I had a look at tdf#166978 attachments. They are very badly designed (if at all). They mix objects which don’t interact. For example, the header contains frames and a table. Frames and tables can’t be automatically adjusted with wrap properties. A frame can eventually constraint text to be flushed but has no effect on a table. The table itself has been created only to draw a line at bottom of header. This can (and should) be done in the page style configuration.
Author tried to fix the issue by inserting several empty paragraphs to force header height. Once again, this should have been done in the page style configuration (giving a fixed size to the header).
Even the frames are a bad idea. A correctly designed table in the header would have replaced both frames with a more controllable object.
Another flaw is to use Heading n styles in frames and, more seriously, in headers.

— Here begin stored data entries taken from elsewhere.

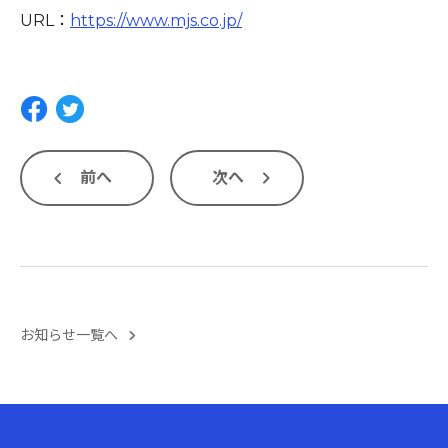
URL：
https://www.mjs.co.jp/
前へ
次へ
お知らせ一覧へ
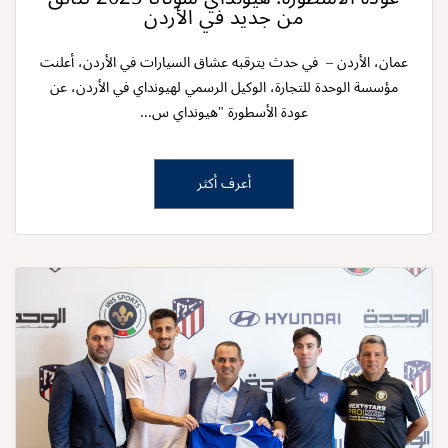
من جديد في الأردن‌
عمان، الأردن –‌‌ ‌‌ في حدث يترقبه عشاق السيارات في الأردن، أعلنت
مؤسسة الوحدة للتجارة، الوكيل الرسمي لهيونداي‌‌ في الأردن، عن
عودة الأسطورة "هيونداي س...
أعرف أكثر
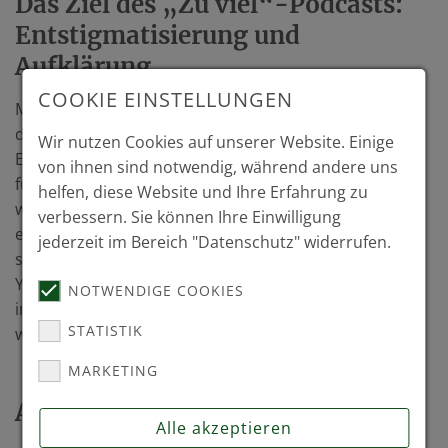
Das Ziel des „Zu viel“-Podcasts:
Entstigmatisierung und
Aufklärung
COOKIE EINSTELLUNGEN
Mit dem Podcast möchte VALEARA auch auf akustisch-
digitaler Ebene dazu beitragen, psychische
Wir nutzen Cookies auf unserer Website. Einige
Erkrankungen aus der Tabuzone zu holen. „Manchmal
von ihnen sind notwendig, während andere uns
fühlen sich innere Erlebnisse schon leichter an, wenn
helfen, diese Website und Ihre Erfahrung zu
wir sie beschreiben – ohne sie zu bewerten. So
verbessern. Sie können Ihre Einwilligung
entsteht Raum, um eine neue Normalität zuzulassen“,
jederzeit im Bereich "Datenschutz" widerrufen.
sagt Christian Utler. „Genau das“, ergänzt Simone, „ist
Yoga: Dinge im Inneren wahrnehmen, annehmen und
NOTWENDIGE COOKIES
im wahrsten Sinne des Wortes veratmen. So öffnen
STATISTIK
wir uns – und erreichen ein neues Bewusstseinslevel.“
MARKETING
Atmosphäre wie am Lagerfeuer
Alle akzeptieren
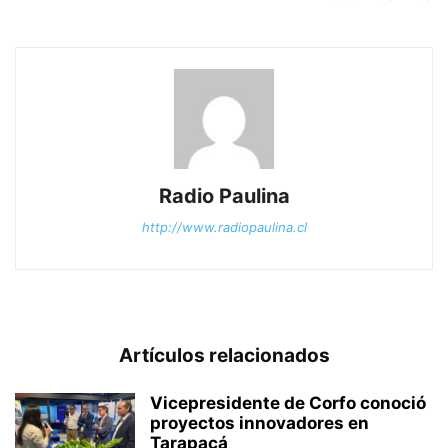
Radio Paulina
http://www.radiopaulina.cl
Artículos relacionados
Vicepresidente de Corfo conoció
proyectos innovadores en
Tarapacá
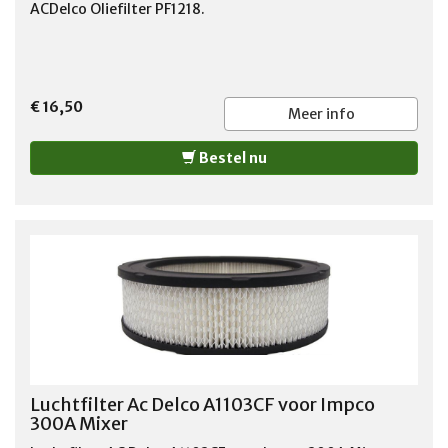
ACDelco Oliefilter PF1218.
€ 16,50
Meer info
Bestel nu
Luchtfilter Ac Delco A1103CF voor Impco
300A Mixer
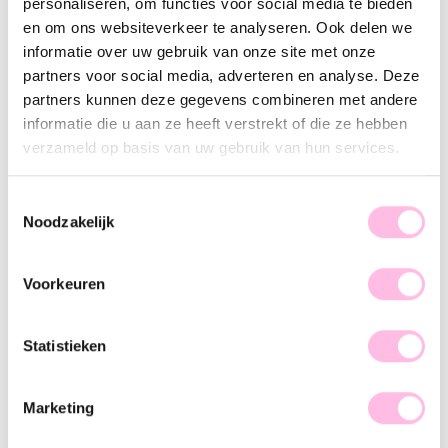
personaliseren, om functies voor social media te bieden
Description
Feature
SKU
en om ons websiteverkeer te analyseren. Ook delen we
informatie over uw gebruik van onze site met onze
Hot item alert! XL beaded necklaces are the hottest trend
partners voor social media, adverteren en analyse. Deze
right now, and we can't wait to share them with you! This
partners kunnen deze gegevens combineren met andere
beaded necklace is a must-have for your jewelry collection.
informatie die u aan ze heeft verstrekt of die ze hebben
With its chunky beads, cool heart, and chic look, this
verzameld op basis van uw gebruik van hun services.
statement necklace complements any party outfit. Wear it
solo and spice up your look, girl!
Toestemmingsselectie
Noodzakelijk
Voorkeuren
♥ YOU MAY ALSO LOVE...
Statistieken
XXL beaded necklace & heart charm - dark brown
Beaded necklace XXL & heart charm - cerise
Marketing
€37.95
€37.95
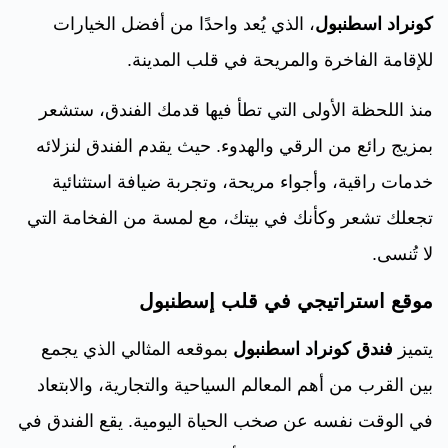
كونراد اسطنبول
، الذي يُعد واحدًا من أفضل الخيارات
للإقامة الفاخرة والمريحة في قلب المدينة.
منذ اللحظة الأولى التي تطأ فيها قدمك الفندق، ستشعر
بمزيج رائع من الرقي والهدوء. حيث يقدم الفندق لنزلائه
خدمات راقية، وأجواء مريحة، وتجربة ضيافة استثنائية
تجعلك تشعر وكأنك في بيتك، مع لمسة من الفخامة التي
لا تُنسى.
موقع استراتيجي في قلب إسطنبول
يتميز
فندق كونراد اسطنبول
بموقعه المثالي الذي يجمع
بين القرب من أهم المعالم السياحية والتجارية، والابتعاد
في الوقت نفسه عن صخب الحياة اليومية. يقع الفندق في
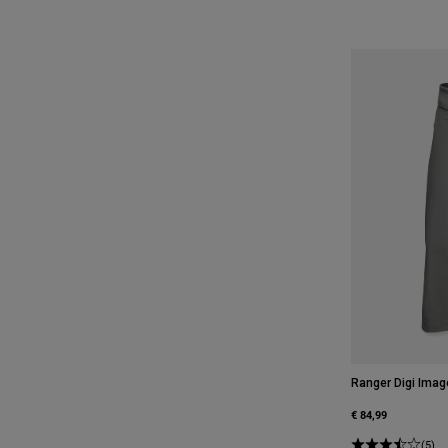
Ranger Digi Imag
€ 84,99
(5)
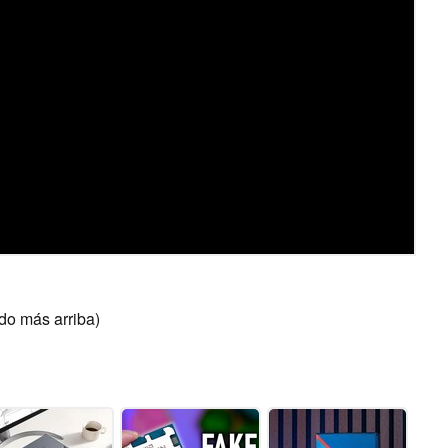
do más arriba)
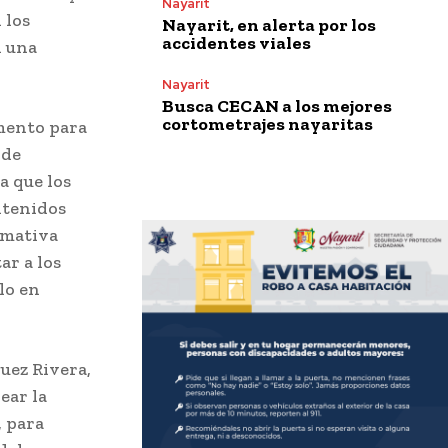
Nayarit
 los
Nayarit, en alerta por los
accidentes viales
n una
Nayarit
Busca CECAN a los mejores
cortometrajes nayaritas
amento para
 de
a que los
ntenidos
rmativa
ar a los
lo en
uez Rivera,
ear la
, para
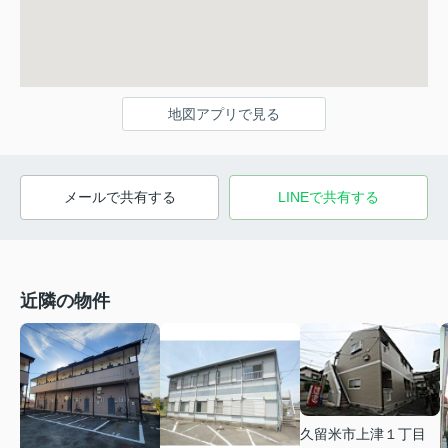
地図アプリで見る
メールで共有する
LINEで共有する
近隣の物件
久留米市上津１丁目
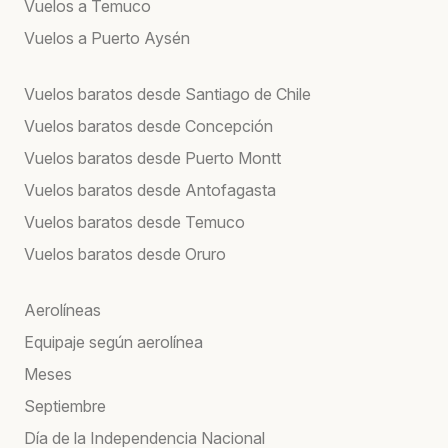
Vuelos a Temuco
Vuelos a Puerto Aysén
Vuelos baratos desde Santiago de Chile
Vuelos baratos desde Concepción
Vuelos baratos desde Puerto Montt
Vuelos baratos desde Antofagasta
Vuelos baratos desde Temuco
Vuelos baratos desde Oruro
Aerolíneas
Equipaje según aerolínea
Meses
Septiembre
Día de la Independencia Nacional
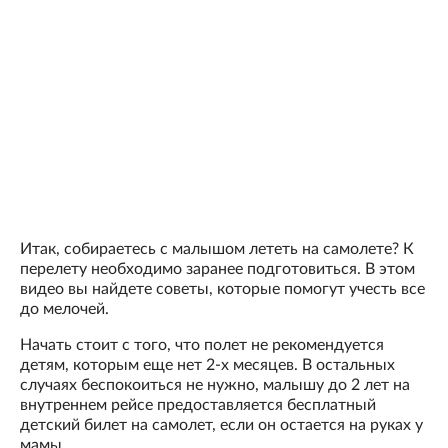
Итак, собираетесь с малышом лететь на самолете? К
перелету необходимо заранее подготовиться. В этом
видео вы найдете советы, которые помогут учесть все
до мелочей.
Начать стоит с того, что полет не рекомендуется
детям, которым еще нет 2-х месяцев. В остальных
случаях беспокоиться не нужно, малышу до 2 лет на
внутреннем рейсе предоставляется бесплатный
детский билет на самолет, если он остается на руках у
мамы.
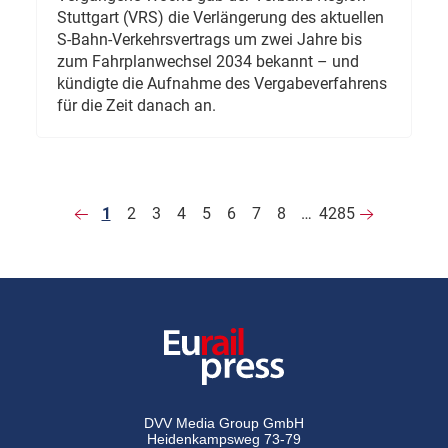
Stuttgart (VRS) die Verlängerung des aktuellen
S-Bahn-Verkehrsvertrags um zwei Jahre bis
zum Fahrplanwechsel 2034 bekannt – und
kündigte die Aufnahme des Vergabeverfahrens
für die Zeit danach an.
1
2
3
4
5
6
7
8
…
4285
DVV Media Group GmbH
Heidenkampsweg 73-79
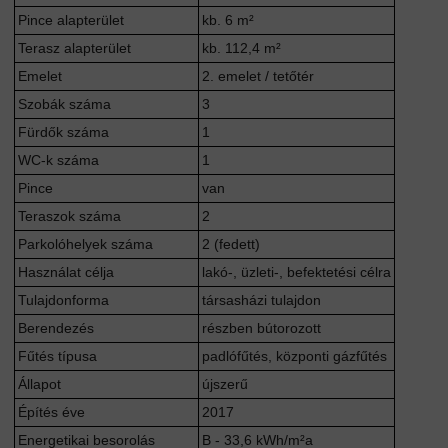
Pince alapterület
kb. 6 m²
Terasz alapterület
kb. 112,4 m²
Emelet
2. emelet / tetőtér
Szobák száma
3
Fürdők száma
1
WC-k száma
1
Pince
van
Teraszok száma
2
Parkolóhelyek száma
2 (fedett)
Használat célja
lakó-, üzleti-, befektetési célra
Tulajdonforma
társasházi tulajdon
Berendezés
részben bútorozott
Fűtés típusa
padlófűtés, központi gázfűtés
Állapot
újszerű
Építés éve
2017
Energetikai besorolás
B - 33,6 kWh/m²a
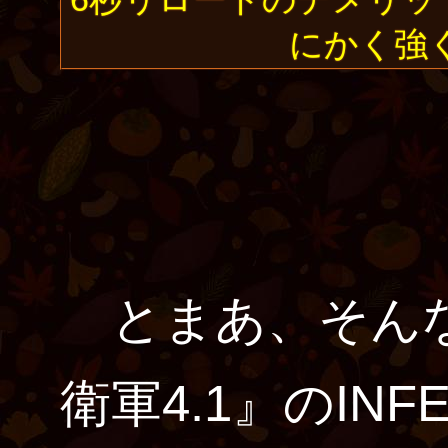
にかく強
とまあ、そんな
衛軍4.1』のIN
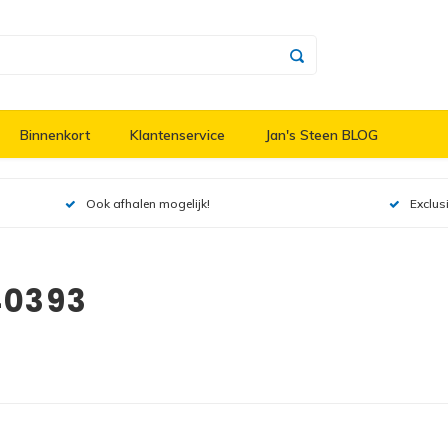
Binnenkort
Klantenservice
Jan's Steen BLOG
Ook afhalen mogelijk!
Exclus
40393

If a TOC is ever generated, data will be faulty.
The text itself is made of a single-column table. 1-column tables are complete nonsense in the majority of cases. A style with appropriate indents would have been better (and it can also have borders if needed to imitate a table.
To end with the analysis, the attachments suffer from chronic direct formatting.
Before trying to fix an possible unexpected behaviour, the documents should be redesigned in a proper way without trying to resort to advanced unmastered features. As always, the simpler the document, the easier to tune and maintain.
@abhishah4444: if your document is as unstructured as those in tdf#166978, it could be wise to review it to isolate what is due to its state and what is due to Writer. Attach a sample file if you’d like an analysis.